On Wednesday 28th November 1951 Lorna Doone was slipped at Southampton for survey.
She had been built as HMS Atherstone in 1916 as one of thirty-two paddle steamers specially commissioned during the First World War for use as minesweepers to a design loosely based on shallow draft excursion paddle steamers which the Admiralty had found so suitable for this task when called up for war.
Along with one of her sisters, HMS Melton, she was bought in 1928 and converted into a cross Channel excursion paddle steamer by Captain Shippick’s New Medway Steam Packet Company for service from the Medway and Thames to the French ports of Calais, Boulogne, Dunkirk and Ostend.
Renamed Queen of Kent and Queen of Thanet they were a great success producing sufficient profits for Captain Shippick to embark on a programme for building large diesel vessels including Queen of the Channel and Royal Sovereign both of which had greatly enhanced under over accommodation, bar and restaurant facilities than their paddle steamer predecessors.
After the Second World War they were returned to service but didn’t make a good fit with Captain Shippick’s mission to improve customer service so they were sold on to Red Funnel in 1948 with the possible view to revive cross Channel trips from Southampton and Bournemouth whenever the Government might get around to allowing no passport trips once again.
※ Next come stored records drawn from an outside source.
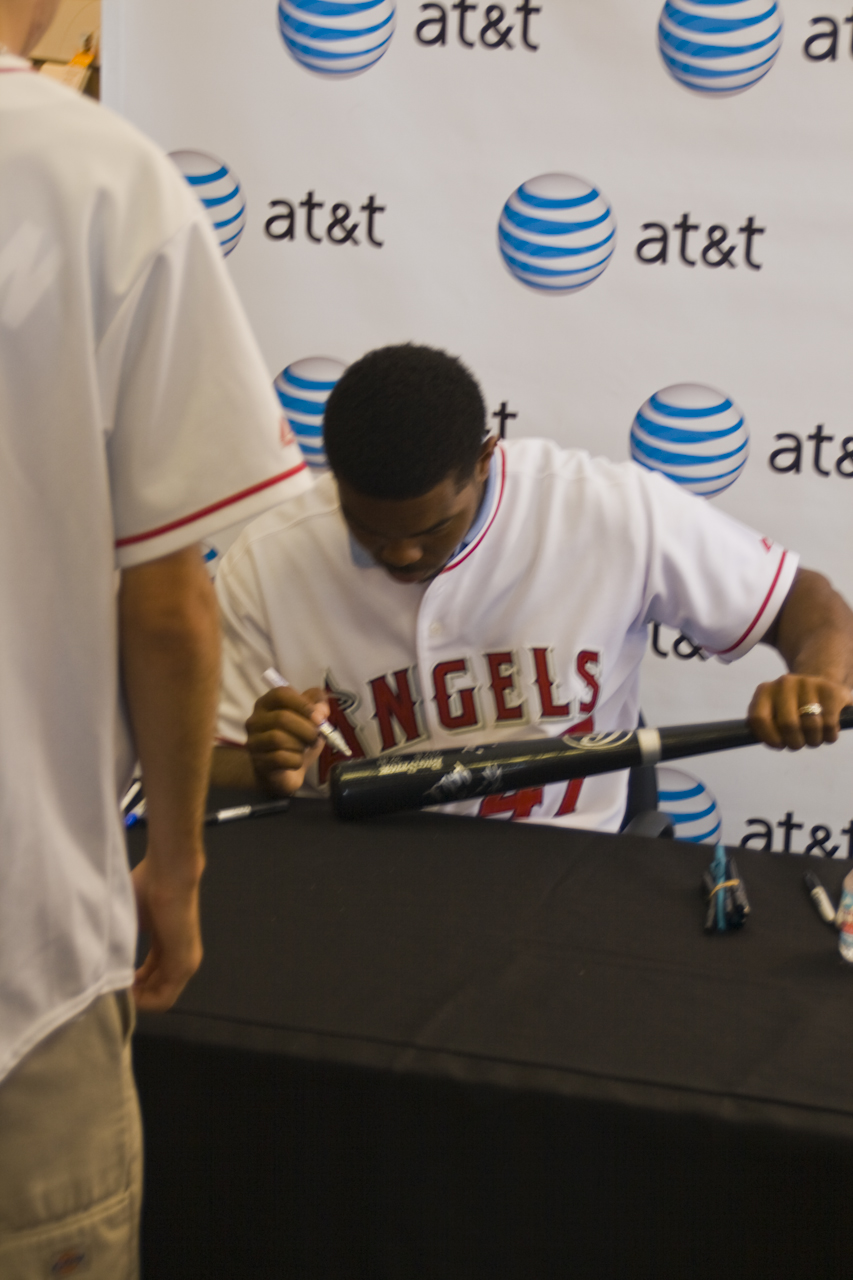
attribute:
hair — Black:
[322, 336, 493, 509]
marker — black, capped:
[206, 793, 302, 829]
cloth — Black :
[107, 778, 850, 1277]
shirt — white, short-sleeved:
[2, 42, 316, 1158]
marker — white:
[259, 665, 357, 761]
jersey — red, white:
[204, 440, 803, 836]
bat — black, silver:
[325, 691, 851, 831]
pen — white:
[264, 664, 356, 760]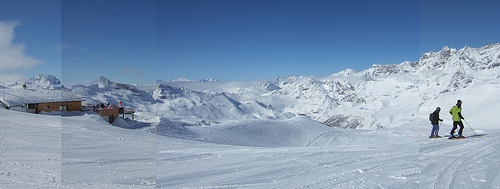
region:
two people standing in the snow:
[420, 68, 482, 140]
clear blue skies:
[0, 0, 499, 90]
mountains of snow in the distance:
[114, 63, 368, 149]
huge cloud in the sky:
[3, 21, 57, 78]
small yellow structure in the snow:
[8, 81, 132, 127]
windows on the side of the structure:
[18, 103, 86, 115]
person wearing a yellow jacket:
[448, 91, 478, 142]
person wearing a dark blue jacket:
[414, 98, 447, 143]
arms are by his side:
[418, 102, 445, 144]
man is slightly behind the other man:
[414, 101, 451, 146]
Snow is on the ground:
[33, 22, 488, 173]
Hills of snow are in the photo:
[25, 53, 495, 158]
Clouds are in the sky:
[0, 11, 99, 96]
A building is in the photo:
[31, 61, 271, 171]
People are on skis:
[256, 42, 481, 169]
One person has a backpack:
[385, 69, 468, 152]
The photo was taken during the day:
[27, 14, 419, 175]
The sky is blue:
[53, 12, 478, 186]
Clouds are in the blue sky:
[0, 7, 434, 157]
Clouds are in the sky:
[3, 5, 464, 170]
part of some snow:
[331, 109, 396, 166]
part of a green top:
[448, 103, 458, 121]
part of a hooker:
[471, 114, 477, 144]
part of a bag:
[426, 105, 436, 126]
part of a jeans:
[428, 124, 440, 139]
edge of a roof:
[53, 92, 72, 103]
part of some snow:
[151, 110, 188, 148]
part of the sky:
[201, 20, 271, 90]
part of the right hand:
[432, 114, 447, 123]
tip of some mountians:
[414, 18, 479, 74]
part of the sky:
[251, 5, 308, 59]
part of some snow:
[283, 155, 318, 185]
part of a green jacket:
[448, 110, 459, 122]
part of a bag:
[423, 110, 434, 128]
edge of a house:
[52, 93, 79, 105]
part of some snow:
[278, 83, 320, 135]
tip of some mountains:
[407, 31, 461, 76]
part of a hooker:
[460, 116, 473, 136]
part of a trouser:
[433, 125, 440, 130]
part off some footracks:
[431, 154, 467, 180]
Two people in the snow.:
[329, 60, 485, 167]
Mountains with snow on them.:
[305, 20, 499, 104]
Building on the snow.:
[30, 67, 149, 137]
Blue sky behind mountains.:
[202, 5, 405, 116]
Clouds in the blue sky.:
[10, 18, 95, 87]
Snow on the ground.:
[115, 120, 324, 183]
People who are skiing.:
[383, 91, 495, 156]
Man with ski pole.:
[460, 105, 477, 148]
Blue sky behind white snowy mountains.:
[237, 31, 471, 127]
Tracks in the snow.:
[250, 97, 465, 185]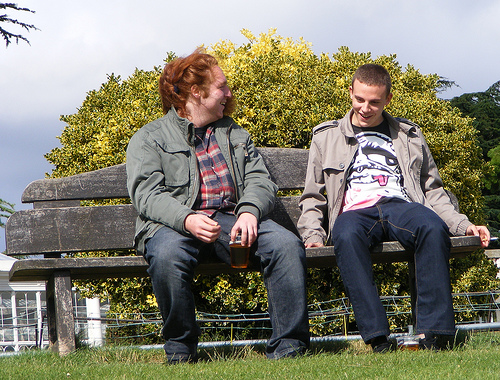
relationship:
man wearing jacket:
[295, 63, 490, 350] [296, 106, 473, 243]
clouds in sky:
[2, 0, 499, 142] [4, 2, 494, 165]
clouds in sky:
[2, 0, 499, 142] [0, 6, 499, 264]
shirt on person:
[164, 133, 229, 195] [123, 44, 309, 365]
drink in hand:
[230, 239, 252, 269] [177, 209, 219, 241]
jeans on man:
[331, 196, 462, 341] [295, 63, 490, 350]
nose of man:
[220, 80, 236, 104] [126, 41, 318, 374]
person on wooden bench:
[109, 47, 308, 358] [5, 147, 482, 352]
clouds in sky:
[2, 0, 499, 142] [0, 1, 68, 172]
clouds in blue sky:
[2, 0, 499, 142] [10, 117, 50, 182]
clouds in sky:
[2, 3, 498, 263] [389, 17, 496, 55]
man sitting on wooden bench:
[295, 63, 490, 354] [5, 147, 482, 352]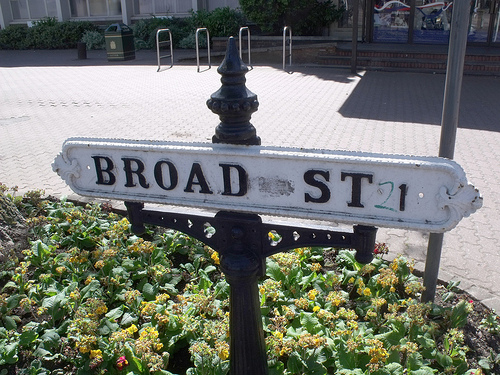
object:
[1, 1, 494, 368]
daytime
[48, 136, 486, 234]
board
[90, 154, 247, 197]
black lettering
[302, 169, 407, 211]
black lettering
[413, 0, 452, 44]
window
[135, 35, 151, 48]
shrubs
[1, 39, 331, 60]
planter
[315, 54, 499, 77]
steps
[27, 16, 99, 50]
bush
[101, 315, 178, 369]
flowers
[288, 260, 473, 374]
flowers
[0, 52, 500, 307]
drive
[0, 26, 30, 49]
plant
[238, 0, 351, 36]
plant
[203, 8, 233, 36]
plant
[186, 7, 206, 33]
plant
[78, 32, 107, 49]
plant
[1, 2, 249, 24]
wall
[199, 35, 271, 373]
pole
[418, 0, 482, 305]
pole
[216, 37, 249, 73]
top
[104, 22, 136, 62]
dustbin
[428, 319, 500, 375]
plant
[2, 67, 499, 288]
pathway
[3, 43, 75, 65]
concrete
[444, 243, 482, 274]
bricks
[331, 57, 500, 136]
shadow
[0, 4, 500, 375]
picture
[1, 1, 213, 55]
building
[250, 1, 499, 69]
building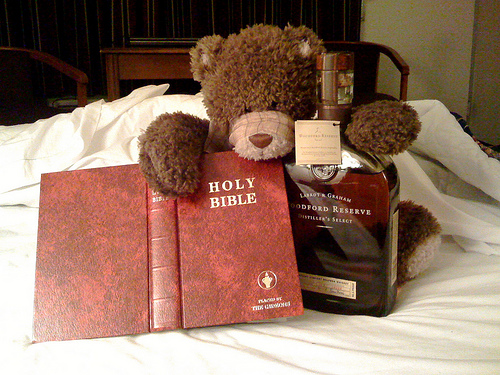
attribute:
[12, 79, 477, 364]
sheet — white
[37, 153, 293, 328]
bible — hardcover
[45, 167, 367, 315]
bible — red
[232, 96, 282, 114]
eyes — black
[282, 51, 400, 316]
bottle — nice, large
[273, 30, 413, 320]
bottle — bourbon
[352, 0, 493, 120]
walls — beige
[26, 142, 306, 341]
bible — gideon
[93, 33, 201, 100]
table — wooden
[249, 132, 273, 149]
nose — brown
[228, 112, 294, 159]
nose — plaid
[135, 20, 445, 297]
teddy bear — brown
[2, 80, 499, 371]
sheets — white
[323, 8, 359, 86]
curtains — dark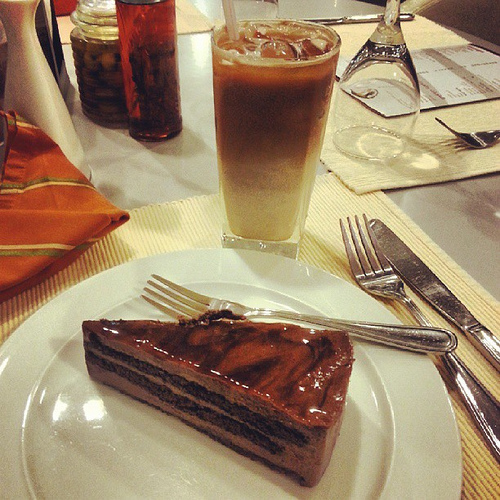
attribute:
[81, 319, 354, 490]
cake — chocolate, glazed, layered, triangle-shaped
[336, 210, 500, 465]
fork — silver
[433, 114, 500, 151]
fork — silver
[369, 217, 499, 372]
knife — silver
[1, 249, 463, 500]
plate — white, round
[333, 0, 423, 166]
wine glass — upside down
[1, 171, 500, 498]
place mat — yellow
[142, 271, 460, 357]
fork — silver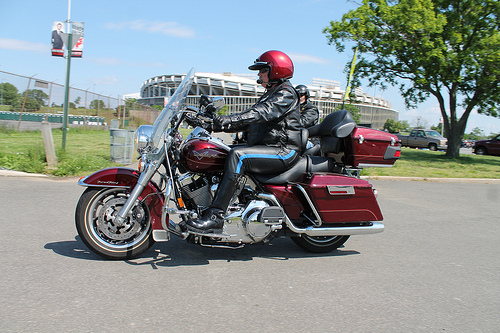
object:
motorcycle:
[70, 64, 392, 263]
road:
[0, 173, 499, 332]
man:
[178, 49, 305, 238]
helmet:
[244, 47, 297, 86]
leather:
[215, 80, 306, 178]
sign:
[65, 20, 86, 60]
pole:
[58, 0, 73, 153]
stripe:
[235, 148, 298, 174]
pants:
[180, 141, 305, 237]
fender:
[76, 165, 171, 244]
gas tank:
[178, 135, 234, 177]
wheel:
[70, 165, 169, 263]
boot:
[178, 169, 249, 236]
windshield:
[144, 62, 200, 153]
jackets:
[214, 80, 306, 154]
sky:
[0, 0, 500, 127]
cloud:
[0, 3, 215, 69]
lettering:
[70, 23, 85, 33]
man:
[50, 22, 66, 52]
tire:
[291, 219, 357, 254]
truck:
[392, 127, 451, 153]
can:
[108, 126, 139, 167]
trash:
[109, 152, 135, 166]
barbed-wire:
[0, 68, 155, 128]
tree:
[319, 0, 500, 165]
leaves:
[424, 18, 440, 28]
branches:
[387, 3, 454, 57]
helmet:
[294, 84, 312, 100]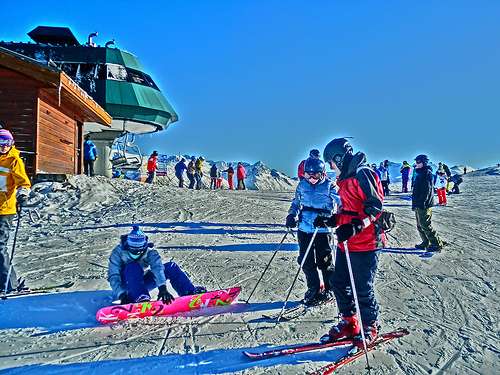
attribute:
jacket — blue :
[287, 179, 338, 234]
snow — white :
[286, 260, 495, 374]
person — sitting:
[111, 227, 204, 298]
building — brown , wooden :
[21, 64, 163, 188]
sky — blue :
[1, 0, 499, 195]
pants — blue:
[115, 262, 235, 321]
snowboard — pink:
[99, 279, 239, 330]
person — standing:
[408, 153, 445, 250]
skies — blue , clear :
[275, 25, 442, 122]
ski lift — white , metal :
[108, 134, 141, 173]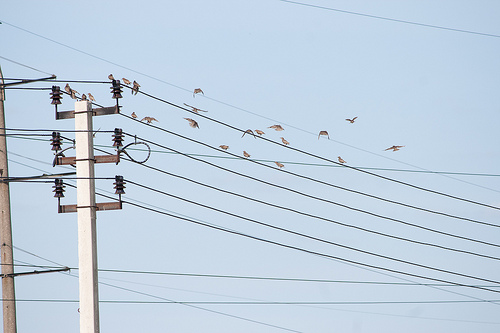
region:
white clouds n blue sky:
[220, 35, 268, 92]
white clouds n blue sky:
[351, 113, 462, 188]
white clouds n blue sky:
[364, 243, 391, 271]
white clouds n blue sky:
[235, 232, 299, 283]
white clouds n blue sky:
[167, 152, 219, 226]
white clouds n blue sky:
[227, 43, 321, 113]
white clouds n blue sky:
[152, 29, 240, 110]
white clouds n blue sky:
[321, 203, 389, 270]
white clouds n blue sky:
[411, 119, 459, 201]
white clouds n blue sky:
[280, 41, 332, 132]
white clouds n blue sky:
[51, 16, 122, 73]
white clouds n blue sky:
[407, 43, 464, 98]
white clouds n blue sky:
[338, 219, 393, 296]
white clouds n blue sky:
[207, 209, 265, 249]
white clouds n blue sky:
[265, 66, 357, 151]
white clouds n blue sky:
[194, 53, 279, 143]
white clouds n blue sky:
[177, 25, 231, 83]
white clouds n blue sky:
[137, 185, 202, 246]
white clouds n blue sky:
[267, 181, 348, 268]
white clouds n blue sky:
[350, 153, 412, 234]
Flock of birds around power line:
[50, 71, 408, 171]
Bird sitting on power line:
[278, 135, 290, 147]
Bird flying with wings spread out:
[382, 143, 405, 154]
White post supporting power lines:
[72, 98, 102, 330]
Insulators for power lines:
[51, 78, 125, 213]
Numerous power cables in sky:
[1, 20, 496, 302]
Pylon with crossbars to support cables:
[0, 68, 72, 331]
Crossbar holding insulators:
[53, 104, 120, 119]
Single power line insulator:
[113, 173, 125, 195]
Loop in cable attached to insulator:
[121, 139, 151, 164]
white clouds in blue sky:
[350, 21, 406, 55]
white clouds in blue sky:
[354, 92, 416, 134]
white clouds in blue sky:
[257, 154, 321, 214]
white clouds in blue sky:
[242, 19, 308, 106]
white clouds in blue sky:
[163, 179, 220, 232]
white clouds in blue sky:
[77, 12, 124, 35]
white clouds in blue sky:
[223, 49, 287, 115]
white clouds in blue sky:
[185, 124, 266, 201]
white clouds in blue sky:
[257, 0, 312, 79]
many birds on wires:
[118, 62, 445, 202]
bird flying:
[383, 135, 407, 159]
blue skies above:
[0, 2, 498, 320]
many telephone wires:
[0, 32, 497, 332]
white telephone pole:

Solent Queen was based at Southampton and Lorna Doone at Bournemouth for the summers of 1949 and 1950 running the longer day excursions round the Isle of Wight and so on with the plan to do the same in 1951. Unfortunately, Solent Queen caught fire on the slipway in Southampton prior to the season so Lorna Doone was recalled to Southampton to take her place.
By this stage in their careers both ships were elderly and in need of major structural attention. Lorna Doone was slipped on 28th November 1951. A number of hull plates were removed but as work progressed the specification kept expanding. By January 1952 the scale of the work was deemed impossible to justify financially so all work stopped. Lorna Doone was patched up so that she could be floated off again and was put up for sale along with her sister.
Captain Clark, who had pushed to buy them along with other elderly tonnage including Upton and Robina which had equally unsuccessful careers with the company, resigned as General Manager of Red Funnel in November 1951.
Lorna Doone left Southampton for the scrapyard in Dover on 15th March 1952.